[c-nsp] MTU size, fragmentation and drops

Andrew Miehs andrew at 2sheds.de
Sat Apr 16 01:11:41 EDT 2016


The PE was sending out packets bigger than CE could accept, due to
your settings and/or the link characteristics.
Its like trying to fit a domestic hose attachment (MTU1500) to a
firehose (MTU9000) without an adapter. Its just not going to work, and
water (PACKETS) spray out the side everywhere, and nothing goes
through the domestic hose nozzle.

There is no chance of the CE sending back an ICMP fragmentation needed
message as the frame it is supposed to ingest never enters into the
router, cause the 'ingress' port is too small to allow it to fit. As
Gert said, L2 vs L3.

- Listed entries -
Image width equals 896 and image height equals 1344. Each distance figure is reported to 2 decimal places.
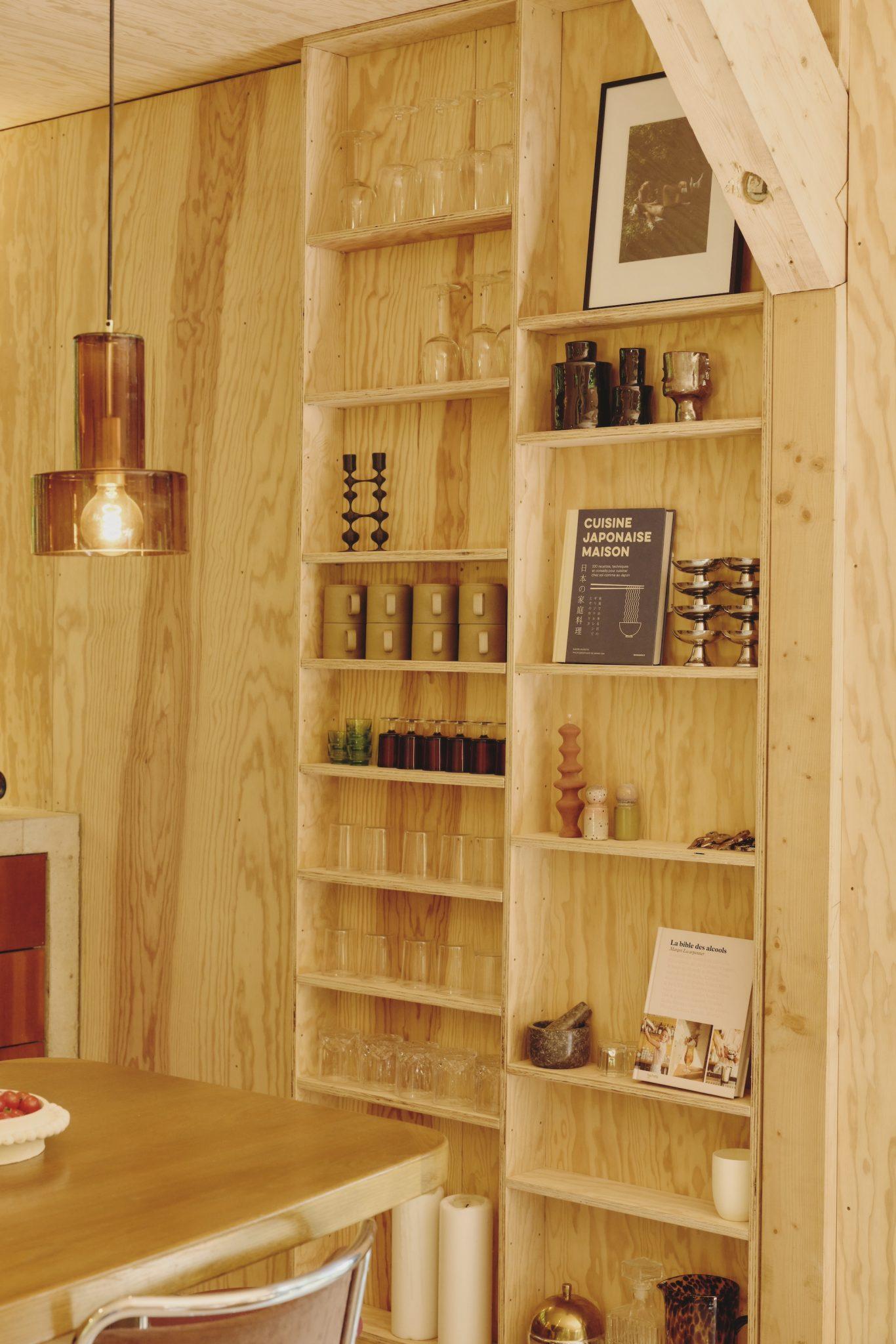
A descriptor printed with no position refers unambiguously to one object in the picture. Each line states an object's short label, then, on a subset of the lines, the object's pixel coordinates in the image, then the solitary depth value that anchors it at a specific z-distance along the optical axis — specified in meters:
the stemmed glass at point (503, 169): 3.56
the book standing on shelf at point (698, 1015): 3.21
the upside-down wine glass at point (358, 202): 3.79
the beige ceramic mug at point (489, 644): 3.58
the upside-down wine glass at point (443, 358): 3.67
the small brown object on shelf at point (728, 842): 3.21
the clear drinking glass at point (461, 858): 3.62
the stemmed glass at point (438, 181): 3.66
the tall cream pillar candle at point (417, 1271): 3.58
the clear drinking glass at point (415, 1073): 3.64
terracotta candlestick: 3.45
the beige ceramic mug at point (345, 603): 3.79
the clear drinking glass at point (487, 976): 3.59
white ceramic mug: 3.16
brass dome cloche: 3.35
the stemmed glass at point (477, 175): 3.59
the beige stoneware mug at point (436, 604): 3.65
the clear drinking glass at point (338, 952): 3.83
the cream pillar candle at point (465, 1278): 3.47
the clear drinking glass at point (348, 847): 3.80
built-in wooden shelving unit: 3.36
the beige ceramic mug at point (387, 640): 3.72
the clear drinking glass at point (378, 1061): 3.71
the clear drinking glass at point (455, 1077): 3.59
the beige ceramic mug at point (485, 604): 3.58
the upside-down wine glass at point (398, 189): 3.74
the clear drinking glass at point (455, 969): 3.69
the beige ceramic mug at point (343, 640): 3.79
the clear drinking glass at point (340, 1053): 3.76
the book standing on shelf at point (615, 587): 3.37
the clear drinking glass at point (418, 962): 3.71
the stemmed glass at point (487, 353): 3.58
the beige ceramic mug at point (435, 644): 3.65
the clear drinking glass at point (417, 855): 3.70
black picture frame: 3.40
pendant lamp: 2.23
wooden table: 1.84
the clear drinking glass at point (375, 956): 3.79
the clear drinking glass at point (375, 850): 3.77
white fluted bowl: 2.20
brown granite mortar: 3.39
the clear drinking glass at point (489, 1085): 3.54
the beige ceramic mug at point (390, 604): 3.73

- What to produce -
Transcribe the passage from the MTU post above, between "Its like trying" and "said, L2 vs L3.", inclusive.

- The answer -
Its like trying to fit a domestic hose attachment (MTU1500) to a
firehose (MTU9000) without an adapter. Its just not going to work, and
water (PACKETS) spray out the side everywhere, and nothing goes
through the domestic hose nozzle.

There is no chance of the CE sending back an ICMP fragmentation needed
message as the frame it is supposed to ingest never enters into the
router, cause the 'ingress' port is too small to allow it to fit. As
Gert said, L2 vs L3.